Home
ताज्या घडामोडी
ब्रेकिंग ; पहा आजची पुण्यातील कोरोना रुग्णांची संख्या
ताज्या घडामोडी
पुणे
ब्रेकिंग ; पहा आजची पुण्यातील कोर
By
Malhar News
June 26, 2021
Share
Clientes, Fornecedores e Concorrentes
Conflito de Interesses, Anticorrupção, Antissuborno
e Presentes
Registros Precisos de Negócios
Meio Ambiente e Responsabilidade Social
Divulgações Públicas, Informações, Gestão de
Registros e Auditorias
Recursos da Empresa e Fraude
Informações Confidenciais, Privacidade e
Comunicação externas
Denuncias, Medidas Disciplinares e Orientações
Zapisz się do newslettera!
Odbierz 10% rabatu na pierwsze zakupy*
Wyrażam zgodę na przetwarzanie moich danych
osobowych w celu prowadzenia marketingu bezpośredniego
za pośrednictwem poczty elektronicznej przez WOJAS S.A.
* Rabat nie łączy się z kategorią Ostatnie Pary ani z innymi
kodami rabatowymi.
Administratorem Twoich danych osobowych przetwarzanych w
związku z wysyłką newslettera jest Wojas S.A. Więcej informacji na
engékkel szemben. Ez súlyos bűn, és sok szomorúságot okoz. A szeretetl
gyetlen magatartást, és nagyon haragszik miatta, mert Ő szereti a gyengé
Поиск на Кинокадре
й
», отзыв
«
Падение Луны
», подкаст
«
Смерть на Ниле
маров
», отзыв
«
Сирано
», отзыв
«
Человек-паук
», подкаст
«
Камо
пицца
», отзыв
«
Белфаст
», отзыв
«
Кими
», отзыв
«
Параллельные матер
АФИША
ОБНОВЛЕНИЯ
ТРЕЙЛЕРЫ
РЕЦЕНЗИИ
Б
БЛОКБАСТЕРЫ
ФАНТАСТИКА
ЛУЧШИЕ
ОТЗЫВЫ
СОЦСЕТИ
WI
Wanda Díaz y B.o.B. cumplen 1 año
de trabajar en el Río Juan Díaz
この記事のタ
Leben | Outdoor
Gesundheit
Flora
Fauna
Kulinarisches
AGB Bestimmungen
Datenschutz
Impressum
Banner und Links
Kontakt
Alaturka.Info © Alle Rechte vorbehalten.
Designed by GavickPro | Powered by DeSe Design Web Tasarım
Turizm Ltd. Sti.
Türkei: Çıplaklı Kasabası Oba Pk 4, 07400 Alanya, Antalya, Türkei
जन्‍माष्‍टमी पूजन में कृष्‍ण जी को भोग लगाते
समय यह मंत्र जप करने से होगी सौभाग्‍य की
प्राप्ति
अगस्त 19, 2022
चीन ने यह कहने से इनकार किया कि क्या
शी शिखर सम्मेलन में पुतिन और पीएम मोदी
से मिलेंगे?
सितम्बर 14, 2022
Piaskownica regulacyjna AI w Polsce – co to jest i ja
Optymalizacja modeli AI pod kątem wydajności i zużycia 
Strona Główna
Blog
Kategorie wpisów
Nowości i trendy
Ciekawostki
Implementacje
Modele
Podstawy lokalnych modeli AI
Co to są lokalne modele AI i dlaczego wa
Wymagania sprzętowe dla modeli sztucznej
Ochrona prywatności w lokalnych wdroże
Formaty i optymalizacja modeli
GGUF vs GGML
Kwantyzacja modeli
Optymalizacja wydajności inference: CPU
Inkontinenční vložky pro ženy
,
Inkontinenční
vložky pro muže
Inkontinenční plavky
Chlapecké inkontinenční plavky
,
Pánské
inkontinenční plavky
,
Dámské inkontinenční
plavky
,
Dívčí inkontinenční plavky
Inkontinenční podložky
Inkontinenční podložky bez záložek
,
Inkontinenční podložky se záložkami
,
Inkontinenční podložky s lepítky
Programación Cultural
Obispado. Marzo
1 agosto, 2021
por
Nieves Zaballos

• • • • •

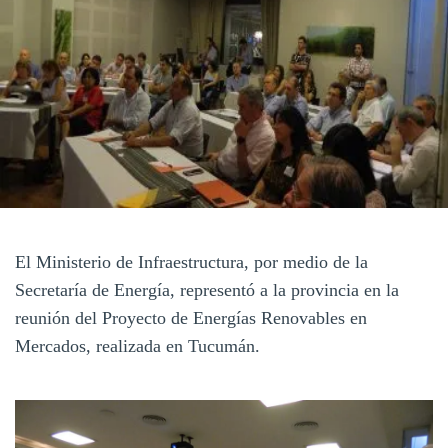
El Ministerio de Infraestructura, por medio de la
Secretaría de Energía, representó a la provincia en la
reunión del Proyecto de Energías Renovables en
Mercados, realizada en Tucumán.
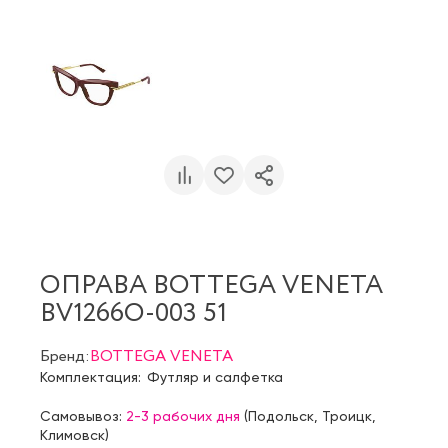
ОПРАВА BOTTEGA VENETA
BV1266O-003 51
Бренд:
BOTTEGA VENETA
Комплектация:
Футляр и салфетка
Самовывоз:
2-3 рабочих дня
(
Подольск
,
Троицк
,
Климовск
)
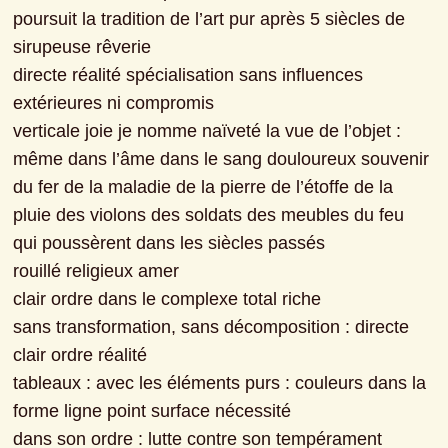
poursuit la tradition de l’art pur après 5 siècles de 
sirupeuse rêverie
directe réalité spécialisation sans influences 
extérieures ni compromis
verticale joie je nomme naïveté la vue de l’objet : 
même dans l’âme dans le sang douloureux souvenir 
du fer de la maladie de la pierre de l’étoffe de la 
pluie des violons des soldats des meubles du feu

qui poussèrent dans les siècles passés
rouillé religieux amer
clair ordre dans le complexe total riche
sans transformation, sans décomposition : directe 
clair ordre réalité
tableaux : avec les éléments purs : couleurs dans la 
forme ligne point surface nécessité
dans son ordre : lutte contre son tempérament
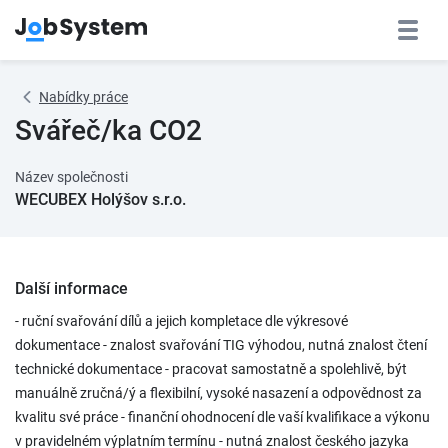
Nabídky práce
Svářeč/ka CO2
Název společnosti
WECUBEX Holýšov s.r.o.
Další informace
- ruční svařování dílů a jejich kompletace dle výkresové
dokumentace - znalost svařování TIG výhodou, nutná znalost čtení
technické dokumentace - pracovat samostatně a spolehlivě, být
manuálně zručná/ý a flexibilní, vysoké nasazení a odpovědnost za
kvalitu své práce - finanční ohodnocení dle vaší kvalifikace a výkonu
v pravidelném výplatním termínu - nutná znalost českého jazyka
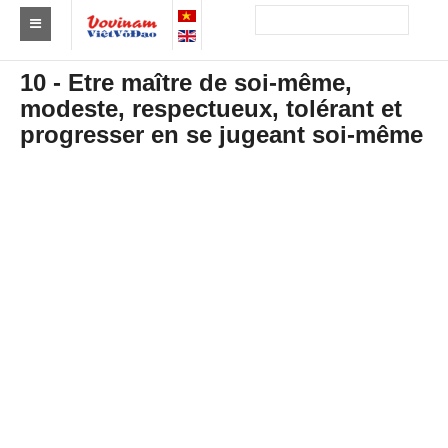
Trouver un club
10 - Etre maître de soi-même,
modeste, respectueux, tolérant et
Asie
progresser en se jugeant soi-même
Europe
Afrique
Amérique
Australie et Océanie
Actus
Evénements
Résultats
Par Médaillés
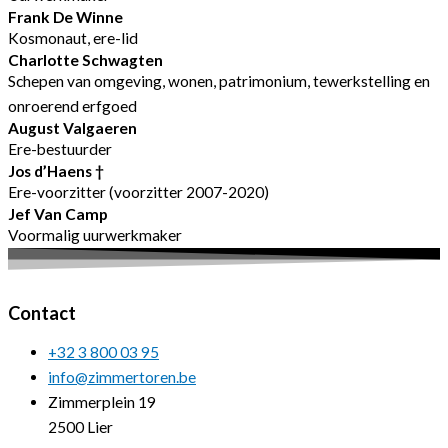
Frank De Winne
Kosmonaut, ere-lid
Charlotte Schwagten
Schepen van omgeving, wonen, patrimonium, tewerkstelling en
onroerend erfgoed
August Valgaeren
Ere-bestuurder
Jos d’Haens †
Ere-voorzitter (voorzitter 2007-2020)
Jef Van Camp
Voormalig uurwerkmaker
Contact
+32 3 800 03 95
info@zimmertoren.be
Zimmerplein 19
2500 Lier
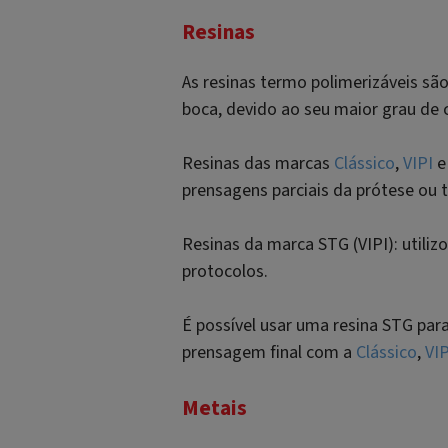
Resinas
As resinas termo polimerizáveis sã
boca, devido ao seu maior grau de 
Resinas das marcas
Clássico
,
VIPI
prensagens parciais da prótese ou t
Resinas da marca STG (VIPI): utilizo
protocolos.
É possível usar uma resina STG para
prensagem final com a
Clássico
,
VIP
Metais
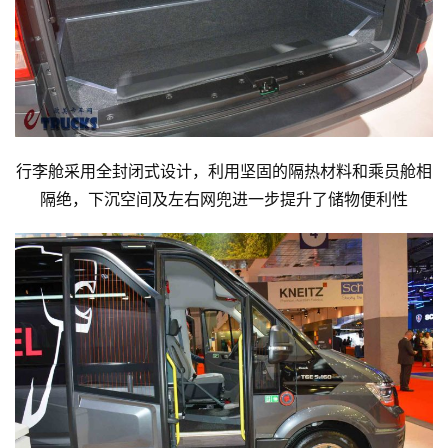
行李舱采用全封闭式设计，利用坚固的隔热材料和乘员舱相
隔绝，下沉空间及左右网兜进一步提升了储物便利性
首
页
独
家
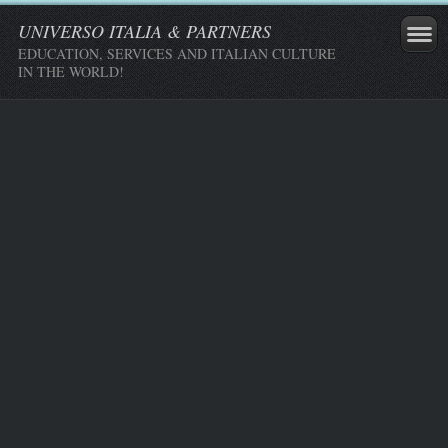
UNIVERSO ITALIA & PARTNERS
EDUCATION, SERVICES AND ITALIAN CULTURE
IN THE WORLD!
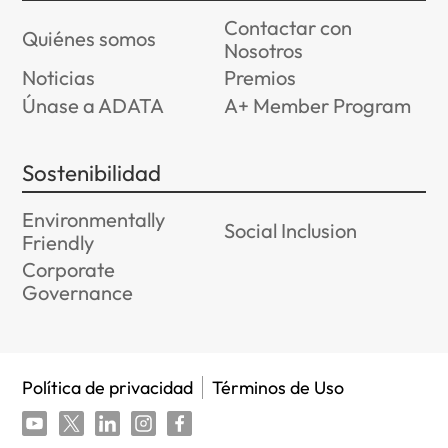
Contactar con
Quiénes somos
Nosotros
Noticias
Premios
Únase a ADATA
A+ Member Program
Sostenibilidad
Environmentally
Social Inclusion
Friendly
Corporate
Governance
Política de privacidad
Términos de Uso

• • • • •

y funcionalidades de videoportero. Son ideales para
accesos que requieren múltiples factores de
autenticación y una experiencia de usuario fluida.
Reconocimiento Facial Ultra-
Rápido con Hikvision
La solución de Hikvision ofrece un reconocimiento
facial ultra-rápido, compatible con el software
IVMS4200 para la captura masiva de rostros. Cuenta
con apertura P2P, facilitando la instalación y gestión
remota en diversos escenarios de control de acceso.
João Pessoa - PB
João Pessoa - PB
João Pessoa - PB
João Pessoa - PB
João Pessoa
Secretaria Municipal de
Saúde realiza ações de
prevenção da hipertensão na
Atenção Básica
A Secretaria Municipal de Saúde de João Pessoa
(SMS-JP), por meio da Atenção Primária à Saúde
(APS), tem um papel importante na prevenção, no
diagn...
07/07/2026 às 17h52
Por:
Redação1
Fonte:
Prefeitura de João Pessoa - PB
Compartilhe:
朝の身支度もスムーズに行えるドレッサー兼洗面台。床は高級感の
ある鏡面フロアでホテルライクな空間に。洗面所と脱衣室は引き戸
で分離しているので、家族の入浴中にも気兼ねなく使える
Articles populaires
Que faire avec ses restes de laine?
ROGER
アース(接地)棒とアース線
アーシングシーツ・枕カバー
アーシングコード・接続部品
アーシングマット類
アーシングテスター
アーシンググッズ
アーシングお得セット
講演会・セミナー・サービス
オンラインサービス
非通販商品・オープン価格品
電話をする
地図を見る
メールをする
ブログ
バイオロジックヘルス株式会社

• • • • •

TRY IT:
Set down again, exactly, every line above from the one with "v pravidelném výplatním" down to the one with "Ere-bestuurder", both ends included. No pictures, and nothing else.

EXERCISE ANSWER:
v pravidelném výplatním termínu - nutná znalost českého jazyka
Trouver un club
10 - Etre maître de soi-même,
modeste, respectueux, tolérant et
Asie
progresser en se jugeant soi-même
Europe
Afrique
Amérique
Australie et Océanie
Actus
Evénements
Résultats
Par Médaillés
Frank De Winne
Kosmonaut, ere-lid
Charlotte Schwagten
Schepen van omgeving, wonen, patrimonium, tewerkstelling en
onroerend erfgoed
August Valgaeren
Ere-bestuurder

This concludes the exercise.